Passage given —
The Power of a Dollar: Microcredit exploits the poor - pmcpinto
https://www.jacobinmag.com/2015/11/microcredit-muhammad-yunus-bono-clinton-foundation-global-poverty-entrepreneurial-charity/?mod=e2this
======
nickff
There have been many valid criticisms of microcredit, but this article is not
one of them, chiefly because it falls victim to a few logical fallacies and
faulty assertions.

This piece assumes that the poor people using microcredit are doing so to help
acquire goods for trade (or another similar), and since their customer base
will gain no new wealth, the goods will go unused. Much of the investments
that microcredit loans are used for are things like metal roofs (which are far
superior to and less maintenance intensive than thatched roofs), and simple
tools which improve productivity, thus allowing them to engage in trade or
other activites which help to improve their lifestyle. We should remember that
just because someone is a poor farmer now does not mean they have to continue
being just a farmer with low output; they could get a second job, improve
their farm's output, or go out to sell their goods to another village if they
had the time and resources; we should not dedicate all aid resources to
keeping subsistence farmers tethered to the same farms with the same tools,
but slightly improving their plight.

Exercise requirements —
(a) From the microcredit comment, list each option it says a poor farmer could pursue given the time and resources.
(b) Render the following sentence from the microcredit comment into Spanish: "There have been many valid criticisms of microcredit, but this article is not one of them, chiefly because it falls victim to a few logical fallacies and faulty assertions."
(c) Answer these questions using the microcredit comment:
(i) According to the comment, why does the article assume the goods will go unused?
(ii) To what type of roof are metal roofs compared?
(iii) What does the comment say simple tools improve?

Dataset —
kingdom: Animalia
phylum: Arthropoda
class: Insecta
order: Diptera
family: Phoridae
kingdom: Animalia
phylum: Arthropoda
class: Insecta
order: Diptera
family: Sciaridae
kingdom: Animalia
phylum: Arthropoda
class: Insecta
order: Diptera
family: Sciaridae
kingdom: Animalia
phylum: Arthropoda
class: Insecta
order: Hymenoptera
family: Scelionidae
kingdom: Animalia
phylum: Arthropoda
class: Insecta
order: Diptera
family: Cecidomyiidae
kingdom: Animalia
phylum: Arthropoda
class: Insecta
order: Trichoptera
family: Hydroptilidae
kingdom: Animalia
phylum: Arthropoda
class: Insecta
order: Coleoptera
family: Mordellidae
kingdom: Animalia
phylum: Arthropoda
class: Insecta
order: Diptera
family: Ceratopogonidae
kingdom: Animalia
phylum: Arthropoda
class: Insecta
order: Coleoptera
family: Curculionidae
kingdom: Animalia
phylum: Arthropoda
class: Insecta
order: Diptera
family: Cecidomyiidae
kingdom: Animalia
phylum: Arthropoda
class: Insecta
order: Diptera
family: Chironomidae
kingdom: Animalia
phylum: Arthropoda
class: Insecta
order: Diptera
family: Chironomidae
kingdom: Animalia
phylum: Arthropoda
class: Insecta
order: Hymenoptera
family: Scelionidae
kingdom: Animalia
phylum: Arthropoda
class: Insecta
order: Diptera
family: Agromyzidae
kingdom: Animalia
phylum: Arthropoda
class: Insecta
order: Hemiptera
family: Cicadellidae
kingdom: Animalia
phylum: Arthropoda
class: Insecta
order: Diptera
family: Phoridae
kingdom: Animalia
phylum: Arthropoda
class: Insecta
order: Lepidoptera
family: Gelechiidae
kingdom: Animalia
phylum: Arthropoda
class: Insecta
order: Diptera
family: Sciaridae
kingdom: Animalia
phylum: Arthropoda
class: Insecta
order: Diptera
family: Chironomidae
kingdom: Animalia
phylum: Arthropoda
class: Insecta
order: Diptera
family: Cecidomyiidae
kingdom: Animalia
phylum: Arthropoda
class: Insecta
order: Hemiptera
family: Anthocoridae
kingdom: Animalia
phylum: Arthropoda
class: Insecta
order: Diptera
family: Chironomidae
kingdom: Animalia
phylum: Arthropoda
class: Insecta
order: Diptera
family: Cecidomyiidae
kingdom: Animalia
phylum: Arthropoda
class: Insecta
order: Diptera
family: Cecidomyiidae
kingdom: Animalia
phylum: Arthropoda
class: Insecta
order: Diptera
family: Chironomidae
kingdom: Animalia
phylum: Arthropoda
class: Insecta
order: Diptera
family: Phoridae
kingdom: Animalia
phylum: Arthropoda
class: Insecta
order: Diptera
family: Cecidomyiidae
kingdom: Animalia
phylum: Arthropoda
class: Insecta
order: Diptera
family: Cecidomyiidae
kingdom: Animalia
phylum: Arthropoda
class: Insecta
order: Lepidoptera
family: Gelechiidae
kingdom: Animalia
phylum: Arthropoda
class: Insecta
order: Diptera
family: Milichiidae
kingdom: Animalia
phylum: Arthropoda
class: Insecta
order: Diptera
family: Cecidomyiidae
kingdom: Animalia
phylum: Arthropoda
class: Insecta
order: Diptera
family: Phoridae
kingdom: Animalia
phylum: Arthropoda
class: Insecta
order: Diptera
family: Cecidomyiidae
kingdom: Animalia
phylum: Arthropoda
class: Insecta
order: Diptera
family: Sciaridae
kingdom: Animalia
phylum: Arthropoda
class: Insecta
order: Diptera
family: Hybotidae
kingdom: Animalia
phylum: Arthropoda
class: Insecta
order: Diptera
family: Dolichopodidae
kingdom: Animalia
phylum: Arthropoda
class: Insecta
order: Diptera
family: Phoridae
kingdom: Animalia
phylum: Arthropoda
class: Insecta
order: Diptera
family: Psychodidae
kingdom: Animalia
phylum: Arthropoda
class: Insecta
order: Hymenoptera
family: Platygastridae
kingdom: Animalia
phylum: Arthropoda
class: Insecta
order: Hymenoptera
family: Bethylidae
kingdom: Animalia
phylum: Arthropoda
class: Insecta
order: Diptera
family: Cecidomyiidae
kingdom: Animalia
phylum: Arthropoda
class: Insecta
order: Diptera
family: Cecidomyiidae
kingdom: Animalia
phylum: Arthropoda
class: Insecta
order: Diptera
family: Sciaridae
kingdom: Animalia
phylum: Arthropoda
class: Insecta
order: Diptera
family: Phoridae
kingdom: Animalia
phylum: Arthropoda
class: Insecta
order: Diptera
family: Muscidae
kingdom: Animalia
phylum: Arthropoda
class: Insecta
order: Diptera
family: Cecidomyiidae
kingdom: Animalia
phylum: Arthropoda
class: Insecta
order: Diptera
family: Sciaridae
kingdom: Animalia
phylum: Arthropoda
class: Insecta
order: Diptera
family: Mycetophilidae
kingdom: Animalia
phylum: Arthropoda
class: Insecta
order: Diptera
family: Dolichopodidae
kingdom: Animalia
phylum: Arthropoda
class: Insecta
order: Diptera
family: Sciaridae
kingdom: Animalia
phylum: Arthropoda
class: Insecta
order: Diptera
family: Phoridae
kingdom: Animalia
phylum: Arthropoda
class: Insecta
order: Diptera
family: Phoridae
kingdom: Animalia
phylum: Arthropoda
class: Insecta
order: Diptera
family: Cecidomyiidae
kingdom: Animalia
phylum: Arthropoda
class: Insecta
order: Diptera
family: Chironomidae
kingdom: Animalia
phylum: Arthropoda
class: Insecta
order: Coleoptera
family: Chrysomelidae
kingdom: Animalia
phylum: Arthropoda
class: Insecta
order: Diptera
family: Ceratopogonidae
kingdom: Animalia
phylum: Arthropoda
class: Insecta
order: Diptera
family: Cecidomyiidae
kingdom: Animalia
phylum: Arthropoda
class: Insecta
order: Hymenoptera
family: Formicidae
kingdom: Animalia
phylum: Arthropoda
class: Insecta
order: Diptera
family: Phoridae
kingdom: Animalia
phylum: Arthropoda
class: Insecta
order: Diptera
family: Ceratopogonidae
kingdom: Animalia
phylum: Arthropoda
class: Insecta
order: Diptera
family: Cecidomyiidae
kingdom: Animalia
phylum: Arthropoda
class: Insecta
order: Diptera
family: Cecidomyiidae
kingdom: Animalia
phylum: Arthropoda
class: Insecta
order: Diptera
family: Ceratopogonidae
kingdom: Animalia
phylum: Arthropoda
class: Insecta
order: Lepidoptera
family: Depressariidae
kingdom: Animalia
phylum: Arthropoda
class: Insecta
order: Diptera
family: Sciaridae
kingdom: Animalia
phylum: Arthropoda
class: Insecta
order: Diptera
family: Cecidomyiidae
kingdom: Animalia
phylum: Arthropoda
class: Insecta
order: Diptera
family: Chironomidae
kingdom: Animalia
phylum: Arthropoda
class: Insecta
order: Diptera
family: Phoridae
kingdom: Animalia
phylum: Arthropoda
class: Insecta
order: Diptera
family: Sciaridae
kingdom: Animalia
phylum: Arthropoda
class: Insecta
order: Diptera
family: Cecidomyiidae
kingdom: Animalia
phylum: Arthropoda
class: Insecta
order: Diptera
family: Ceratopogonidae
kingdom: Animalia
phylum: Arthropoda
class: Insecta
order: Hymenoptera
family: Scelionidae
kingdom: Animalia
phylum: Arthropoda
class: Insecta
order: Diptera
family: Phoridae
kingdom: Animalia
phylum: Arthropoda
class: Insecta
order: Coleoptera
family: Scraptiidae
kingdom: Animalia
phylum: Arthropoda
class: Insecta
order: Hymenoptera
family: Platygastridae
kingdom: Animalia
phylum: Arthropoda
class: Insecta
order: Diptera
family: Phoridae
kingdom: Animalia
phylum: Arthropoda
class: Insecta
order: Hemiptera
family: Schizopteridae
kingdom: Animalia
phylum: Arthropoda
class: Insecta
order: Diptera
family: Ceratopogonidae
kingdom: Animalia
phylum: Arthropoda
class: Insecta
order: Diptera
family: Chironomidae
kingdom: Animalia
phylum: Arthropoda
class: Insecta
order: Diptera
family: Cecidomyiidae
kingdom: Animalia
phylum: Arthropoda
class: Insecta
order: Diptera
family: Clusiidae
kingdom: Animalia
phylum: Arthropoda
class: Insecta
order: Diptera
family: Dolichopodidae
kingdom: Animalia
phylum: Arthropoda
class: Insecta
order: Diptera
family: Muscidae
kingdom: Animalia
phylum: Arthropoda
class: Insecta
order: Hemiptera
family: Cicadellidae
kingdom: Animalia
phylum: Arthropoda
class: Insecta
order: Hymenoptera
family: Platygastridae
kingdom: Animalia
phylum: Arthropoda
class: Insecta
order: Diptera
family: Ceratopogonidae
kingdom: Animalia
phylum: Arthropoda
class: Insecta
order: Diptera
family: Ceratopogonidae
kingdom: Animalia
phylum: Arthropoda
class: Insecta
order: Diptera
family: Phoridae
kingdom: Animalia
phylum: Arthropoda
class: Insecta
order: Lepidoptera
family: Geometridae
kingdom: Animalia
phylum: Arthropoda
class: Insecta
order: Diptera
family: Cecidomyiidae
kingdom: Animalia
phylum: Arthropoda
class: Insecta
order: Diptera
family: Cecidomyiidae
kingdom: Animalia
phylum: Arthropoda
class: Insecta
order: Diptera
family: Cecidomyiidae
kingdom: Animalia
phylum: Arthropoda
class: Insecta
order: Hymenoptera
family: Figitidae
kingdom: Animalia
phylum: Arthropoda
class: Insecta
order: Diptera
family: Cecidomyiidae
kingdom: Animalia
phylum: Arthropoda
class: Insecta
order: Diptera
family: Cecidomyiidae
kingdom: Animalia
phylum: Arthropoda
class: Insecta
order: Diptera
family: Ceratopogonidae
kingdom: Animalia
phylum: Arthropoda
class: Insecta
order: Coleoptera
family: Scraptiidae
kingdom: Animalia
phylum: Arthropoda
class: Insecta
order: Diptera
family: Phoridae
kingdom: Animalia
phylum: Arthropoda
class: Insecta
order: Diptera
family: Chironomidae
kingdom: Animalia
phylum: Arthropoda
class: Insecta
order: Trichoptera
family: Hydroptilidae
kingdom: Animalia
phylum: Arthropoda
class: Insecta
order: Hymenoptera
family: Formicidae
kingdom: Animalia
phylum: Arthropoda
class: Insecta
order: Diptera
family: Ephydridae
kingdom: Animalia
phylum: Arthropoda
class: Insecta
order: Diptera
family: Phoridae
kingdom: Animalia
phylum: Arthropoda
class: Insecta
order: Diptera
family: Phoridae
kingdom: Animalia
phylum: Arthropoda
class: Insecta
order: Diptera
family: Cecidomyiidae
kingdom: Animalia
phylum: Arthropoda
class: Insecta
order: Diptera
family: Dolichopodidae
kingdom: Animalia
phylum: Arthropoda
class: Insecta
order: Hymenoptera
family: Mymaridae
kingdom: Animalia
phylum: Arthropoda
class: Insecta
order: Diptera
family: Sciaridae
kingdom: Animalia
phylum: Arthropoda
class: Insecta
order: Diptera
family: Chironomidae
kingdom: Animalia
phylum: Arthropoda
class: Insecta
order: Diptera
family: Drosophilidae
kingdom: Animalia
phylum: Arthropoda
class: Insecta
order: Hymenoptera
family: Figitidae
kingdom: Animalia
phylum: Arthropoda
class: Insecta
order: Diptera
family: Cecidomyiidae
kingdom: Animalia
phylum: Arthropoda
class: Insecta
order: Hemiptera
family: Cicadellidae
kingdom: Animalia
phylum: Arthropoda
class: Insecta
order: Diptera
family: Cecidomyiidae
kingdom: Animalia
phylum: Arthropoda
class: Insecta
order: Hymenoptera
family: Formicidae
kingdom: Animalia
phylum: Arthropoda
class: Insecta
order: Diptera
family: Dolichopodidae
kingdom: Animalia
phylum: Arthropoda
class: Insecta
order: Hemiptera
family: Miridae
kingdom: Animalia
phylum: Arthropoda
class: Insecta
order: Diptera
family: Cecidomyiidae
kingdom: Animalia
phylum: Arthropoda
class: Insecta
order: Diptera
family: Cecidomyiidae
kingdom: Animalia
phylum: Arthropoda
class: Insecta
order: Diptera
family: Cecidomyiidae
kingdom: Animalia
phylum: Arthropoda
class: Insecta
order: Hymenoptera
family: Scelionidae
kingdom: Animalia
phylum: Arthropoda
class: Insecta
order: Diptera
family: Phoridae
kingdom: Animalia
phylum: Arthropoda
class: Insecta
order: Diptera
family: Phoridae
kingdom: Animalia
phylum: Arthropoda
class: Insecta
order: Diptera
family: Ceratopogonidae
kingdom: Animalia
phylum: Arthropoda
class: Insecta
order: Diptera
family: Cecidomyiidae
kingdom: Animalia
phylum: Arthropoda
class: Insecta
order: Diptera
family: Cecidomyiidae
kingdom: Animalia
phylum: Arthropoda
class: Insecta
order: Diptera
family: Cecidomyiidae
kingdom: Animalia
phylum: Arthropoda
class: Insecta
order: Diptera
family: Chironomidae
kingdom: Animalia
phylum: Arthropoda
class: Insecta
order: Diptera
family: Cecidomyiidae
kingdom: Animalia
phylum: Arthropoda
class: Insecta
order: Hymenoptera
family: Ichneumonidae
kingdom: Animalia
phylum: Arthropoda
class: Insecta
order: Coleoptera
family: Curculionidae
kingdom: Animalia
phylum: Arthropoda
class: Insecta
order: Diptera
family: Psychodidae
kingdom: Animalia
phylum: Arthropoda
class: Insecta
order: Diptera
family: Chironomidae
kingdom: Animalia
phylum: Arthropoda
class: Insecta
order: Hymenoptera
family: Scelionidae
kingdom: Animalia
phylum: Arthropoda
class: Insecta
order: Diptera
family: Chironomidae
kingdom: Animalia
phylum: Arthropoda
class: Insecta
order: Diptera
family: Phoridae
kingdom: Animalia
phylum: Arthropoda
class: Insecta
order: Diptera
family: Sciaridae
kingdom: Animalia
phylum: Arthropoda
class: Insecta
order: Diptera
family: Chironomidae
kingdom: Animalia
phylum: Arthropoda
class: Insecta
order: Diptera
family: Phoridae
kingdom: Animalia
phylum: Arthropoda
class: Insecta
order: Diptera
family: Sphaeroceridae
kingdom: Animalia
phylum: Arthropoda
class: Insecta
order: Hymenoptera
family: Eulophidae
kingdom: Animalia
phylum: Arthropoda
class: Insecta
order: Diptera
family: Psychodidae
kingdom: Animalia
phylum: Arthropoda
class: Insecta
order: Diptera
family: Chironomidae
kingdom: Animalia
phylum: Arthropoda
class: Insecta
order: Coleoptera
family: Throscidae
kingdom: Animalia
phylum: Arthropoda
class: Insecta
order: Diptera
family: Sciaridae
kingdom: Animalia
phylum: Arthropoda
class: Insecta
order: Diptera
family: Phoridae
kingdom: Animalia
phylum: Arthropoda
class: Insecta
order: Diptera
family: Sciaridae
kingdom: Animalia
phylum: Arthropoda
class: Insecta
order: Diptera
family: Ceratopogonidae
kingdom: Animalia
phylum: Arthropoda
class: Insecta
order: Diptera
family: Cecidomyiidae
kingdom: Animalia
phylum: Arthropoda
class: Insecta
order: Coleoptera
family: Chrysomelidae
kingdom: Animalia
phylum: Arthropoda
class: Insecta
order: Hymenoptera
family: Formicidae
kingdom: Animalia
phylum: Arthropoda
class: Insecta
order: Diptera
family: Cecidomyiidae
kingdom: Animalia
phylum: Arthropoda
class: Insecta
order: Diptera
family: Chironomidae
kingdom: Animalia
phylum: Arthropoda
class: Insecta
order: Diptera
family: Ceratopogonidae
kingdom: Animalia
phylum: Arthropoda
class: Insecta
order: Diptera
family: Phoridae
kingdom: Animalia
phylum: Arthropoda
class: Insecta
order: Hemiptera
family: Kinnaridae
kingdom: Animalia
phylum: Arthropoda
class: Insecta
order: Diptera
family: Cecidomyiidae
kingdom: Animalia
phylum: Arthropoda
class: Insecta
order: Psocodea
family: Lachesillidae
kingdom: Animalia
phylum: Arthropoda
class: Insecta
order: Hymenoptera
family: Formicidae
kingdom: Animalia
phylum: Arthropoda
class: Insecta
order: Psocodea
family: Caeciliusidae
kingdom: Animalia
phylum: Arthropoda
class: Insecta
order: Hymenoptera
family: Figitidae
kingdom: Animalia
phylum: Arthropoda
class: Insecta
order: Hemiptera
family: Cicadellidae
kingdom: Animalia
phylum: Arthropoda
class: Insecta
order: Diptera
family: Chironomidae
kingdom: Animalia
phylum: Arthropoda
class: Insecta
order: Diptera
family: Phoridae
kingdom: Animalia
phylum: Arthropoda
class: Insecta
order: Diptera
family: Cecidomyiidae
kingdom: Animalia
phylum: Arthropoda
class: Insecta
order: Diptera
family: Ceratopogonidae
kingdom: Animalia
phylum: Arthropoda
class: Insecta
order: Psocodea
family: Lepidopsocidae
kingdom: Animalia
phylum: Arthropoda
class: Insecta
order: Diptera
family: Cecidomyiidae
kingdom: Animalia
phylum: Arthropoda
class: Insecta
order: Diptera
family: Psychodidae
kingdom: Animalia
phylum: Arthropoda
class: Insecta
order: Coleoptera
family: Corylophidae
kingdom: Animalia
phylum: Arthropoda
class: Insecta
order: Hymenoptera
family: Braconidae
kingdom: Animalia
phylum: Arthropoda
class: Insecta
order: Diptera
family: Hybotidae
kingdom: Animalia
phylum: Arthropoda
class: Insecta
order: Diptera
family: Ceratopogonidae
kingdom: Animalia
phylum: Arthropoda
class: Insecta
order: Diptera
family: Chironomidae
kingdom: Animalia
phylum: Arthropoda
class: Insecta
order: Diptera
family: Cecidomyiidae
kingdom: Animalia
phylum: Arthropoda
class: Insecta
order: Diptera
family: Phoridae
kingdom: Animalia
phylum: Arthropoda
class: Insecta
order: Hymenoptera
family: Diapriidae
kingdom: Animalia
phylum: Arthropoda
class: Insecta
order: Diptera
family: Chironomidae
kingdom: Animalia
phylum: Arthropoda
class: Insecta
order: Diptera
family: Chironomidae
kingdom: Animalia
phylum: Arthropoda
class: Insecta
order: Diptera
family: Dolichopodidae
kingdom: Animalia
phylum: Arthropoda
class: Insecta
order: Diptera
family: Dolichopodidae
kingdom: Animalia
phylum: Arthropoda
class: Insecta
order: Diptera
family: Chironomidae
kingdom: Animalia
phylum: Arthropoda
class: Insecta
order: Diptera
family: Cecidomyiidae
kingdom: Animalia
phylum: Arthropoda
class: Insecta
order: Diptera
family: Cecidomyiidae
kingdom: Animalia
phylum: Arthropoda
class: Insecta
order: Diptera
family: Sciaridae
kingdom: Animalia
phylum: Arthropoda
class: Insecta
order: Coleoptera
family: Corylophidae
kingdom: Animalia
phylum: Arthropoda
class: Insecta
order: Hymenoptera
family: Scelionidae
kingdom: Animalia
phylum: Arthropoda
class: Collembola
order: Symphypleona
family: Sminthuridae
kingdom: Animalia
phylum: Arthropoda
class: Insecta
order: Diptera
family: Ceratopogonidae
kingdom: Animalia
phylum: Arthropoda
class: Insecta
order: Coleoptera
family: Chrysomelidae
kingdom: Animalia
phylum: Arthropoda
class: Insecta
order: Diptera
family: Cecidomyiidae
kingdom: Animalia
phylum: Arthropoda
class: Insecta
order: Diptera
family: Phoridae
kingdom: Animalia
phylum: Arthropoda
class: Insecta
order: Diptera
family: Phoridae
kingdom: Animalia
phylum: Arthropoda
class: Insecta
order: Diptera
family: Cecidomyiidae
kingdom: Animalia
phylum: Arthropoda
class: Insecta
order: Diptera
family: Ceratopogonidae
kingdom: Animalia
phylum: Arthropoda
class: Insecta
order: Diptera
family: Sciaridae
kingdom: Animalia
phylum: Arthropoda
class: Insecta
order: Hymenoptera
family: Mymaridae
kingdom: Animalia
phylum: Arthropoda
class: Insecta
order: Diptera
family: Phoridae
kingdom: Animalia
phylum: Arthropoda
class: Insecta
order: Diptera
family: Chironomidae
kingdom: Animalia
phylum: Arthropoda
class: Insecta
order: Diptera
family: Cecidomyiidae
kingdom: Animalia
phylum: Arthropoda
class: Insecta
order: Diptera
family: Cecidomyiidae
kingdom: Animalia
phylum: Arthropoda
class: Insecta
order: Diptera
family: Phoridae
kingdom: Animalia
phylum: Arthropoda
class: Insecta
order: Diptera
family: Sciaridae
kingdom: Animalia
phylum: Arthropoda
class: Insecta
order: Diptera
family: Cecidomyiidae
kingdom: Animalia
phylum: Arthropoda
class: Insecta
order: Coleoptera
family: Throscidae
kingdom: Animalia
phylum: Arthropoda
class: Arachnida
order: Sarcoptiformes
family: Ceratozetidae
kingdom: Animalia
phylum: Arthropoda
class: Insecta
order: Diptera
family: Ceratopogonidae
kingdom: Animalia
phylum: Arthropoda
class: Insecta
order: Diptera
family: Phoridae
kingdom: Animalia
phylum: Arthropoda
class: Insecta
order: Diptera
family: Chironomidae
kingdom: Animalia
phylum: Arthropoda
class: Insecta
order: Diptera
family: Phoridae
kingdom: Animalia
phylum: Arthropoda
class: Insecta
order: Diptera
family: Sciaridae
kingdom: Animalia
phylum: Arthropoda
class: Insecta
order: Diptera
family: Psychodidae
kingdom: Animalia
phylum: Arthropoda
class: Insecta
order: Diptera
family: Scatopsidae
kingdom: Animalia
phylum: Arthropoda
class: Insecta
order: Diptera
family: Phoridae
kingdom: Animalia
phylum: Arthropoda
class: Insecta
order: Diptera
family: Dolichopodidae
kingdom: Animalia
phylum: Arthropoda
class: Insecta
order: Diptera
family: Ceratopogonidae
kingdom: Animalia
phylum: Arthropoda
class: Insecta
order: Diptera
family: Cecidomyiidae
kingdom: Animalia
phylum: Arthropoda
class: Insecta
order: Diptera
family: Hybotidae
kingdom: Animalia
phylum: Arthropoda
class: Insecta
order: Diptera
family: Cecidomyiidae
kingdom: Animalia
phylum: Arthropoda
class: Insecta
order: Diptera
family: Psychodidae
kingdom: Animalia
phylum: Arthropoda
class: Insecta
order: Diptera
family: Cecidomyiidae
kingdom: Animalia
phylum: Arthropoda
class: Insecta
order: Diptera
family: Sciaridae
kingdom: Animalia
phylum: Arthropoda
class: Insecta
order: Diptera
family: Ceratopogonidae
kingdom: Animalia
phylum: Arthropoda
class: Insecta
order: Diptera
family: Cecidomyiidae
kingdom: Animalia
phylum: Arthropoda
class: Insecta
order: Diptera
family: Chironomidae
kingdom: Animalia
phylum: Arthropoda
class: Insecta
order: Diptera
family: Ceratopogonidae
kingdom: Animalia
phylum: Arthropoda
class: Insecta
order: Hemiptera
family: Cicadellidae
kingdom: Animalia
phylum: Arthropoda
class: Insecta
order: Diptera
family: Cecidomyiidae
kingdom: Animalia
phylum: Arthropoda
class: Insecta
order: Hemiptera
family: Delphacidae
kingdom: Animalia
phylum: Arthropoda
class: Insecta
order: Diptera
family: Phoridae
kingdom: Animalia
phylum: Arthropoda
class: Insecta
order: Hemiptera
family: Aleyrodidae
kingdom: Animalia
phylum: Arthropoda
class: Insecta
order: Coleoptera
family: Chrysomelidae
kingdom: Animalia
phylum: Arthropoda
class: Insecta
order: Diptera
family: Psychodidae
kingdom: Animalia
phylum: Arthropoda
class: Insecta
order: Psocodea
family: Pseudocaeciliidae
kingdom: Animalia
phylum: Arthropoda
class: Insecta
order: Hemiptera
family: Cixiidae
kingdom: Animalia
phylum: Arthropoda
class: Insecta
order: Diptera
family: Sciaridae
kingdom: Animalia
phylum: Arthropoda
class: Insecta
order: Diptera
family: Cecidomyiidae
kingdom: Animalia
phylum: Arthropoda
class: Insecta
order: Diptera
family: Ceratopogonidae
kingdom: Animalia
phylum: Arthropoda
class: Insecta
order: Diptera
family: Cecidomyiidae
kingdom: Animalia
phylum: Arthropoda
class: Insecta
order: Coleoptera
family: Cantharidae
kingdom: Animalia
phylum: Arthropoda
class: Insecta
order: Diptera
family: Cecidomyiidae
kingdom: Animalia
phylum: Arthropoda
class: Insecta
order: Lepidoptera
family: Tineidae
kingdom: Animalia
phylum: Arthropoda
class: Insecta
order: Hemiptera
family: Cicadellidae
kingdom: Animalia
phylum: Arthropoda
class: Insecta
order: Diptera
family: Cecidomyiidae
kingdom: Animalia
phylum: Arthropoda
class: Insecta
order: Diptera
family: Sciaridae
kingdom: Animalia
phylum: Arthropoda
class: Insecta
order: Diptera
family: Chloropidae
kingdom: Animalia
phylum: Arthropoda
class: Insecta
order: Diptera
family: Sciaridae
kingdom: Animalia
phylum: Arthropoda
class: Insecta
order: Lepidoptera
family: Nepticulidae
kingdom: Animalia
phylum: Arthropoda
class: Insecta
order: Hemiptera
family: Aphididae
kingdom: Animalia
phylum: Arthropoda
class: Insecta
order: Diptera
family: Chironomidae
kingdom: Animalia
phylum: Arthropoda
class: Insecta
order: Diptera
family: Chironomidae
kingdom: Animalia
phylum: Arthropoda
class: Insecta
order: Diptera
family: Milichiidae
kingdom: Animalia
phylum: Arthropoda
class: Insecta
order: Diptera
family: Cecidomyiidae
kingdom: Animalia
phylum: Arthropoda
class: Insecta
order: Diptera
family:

Completed exercise —
(a)
- Get a second job
- Improve their farm's output
- Go out to sell their goods to another village

(b) Ha habido muchas críticas válidas al microcrédito, pero este artículo no es una de ellas, principalmente porque es víctima de algunas falacias lógicas y afirmaciones erróneas.

(c)
(i) Because the borrowers' customer base will gain no new wealth.
(ii) Thatched roofs.
(iii) Productivity.